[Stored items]
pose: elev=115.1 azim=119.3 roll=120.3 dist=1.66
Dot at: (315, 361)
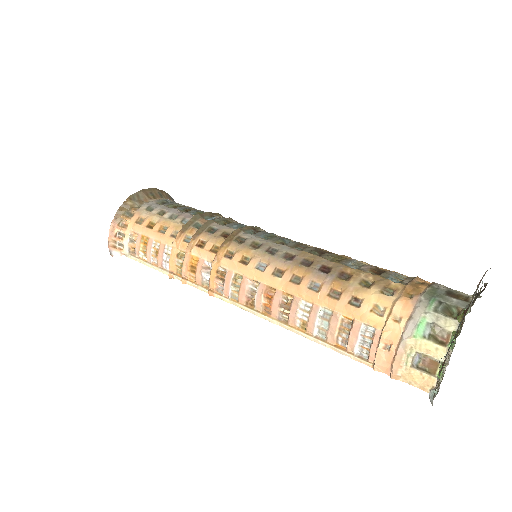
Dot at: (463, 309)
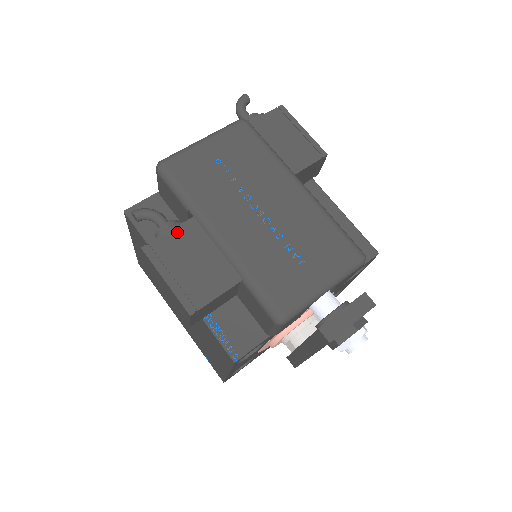
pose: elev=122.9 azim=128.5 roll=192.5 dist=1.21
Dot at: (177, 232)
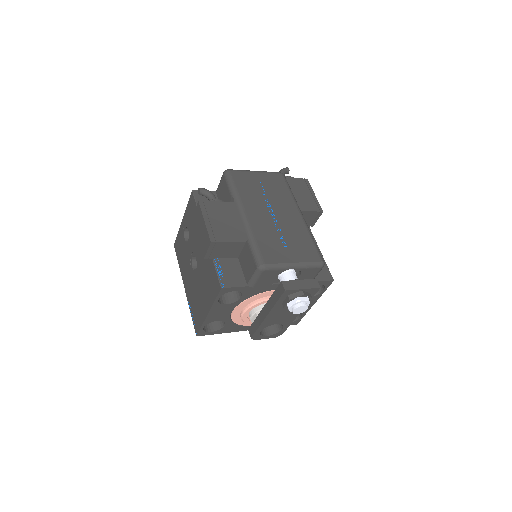
Dot at: (222, 204)
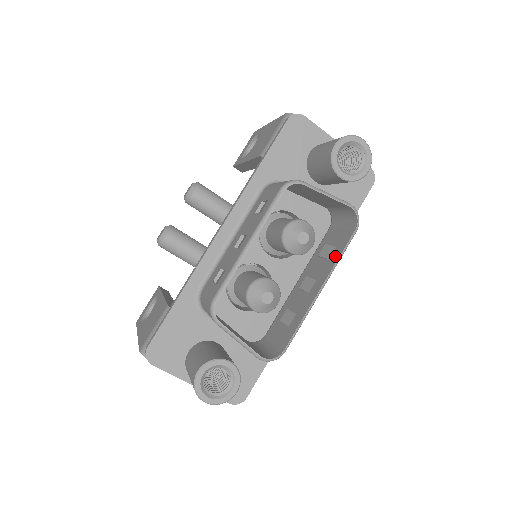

TO BE DONE => Please rewrite all the entries above, swapping "pose" for "camera" wherever it occurs and leaving everything else unchanged. Leave the pictures out of your answer.

THE REPLY =>
camera: elev=115.1 azim=119.3 roll=120.3 dist=1.66
Dot at: (315, 361)
Dot at: (463, 309)
camera: elev=122.9 azim=128.5 roll=192.5 dist=1.21
Dot at: (177, 232)
Dot at: (222, 204)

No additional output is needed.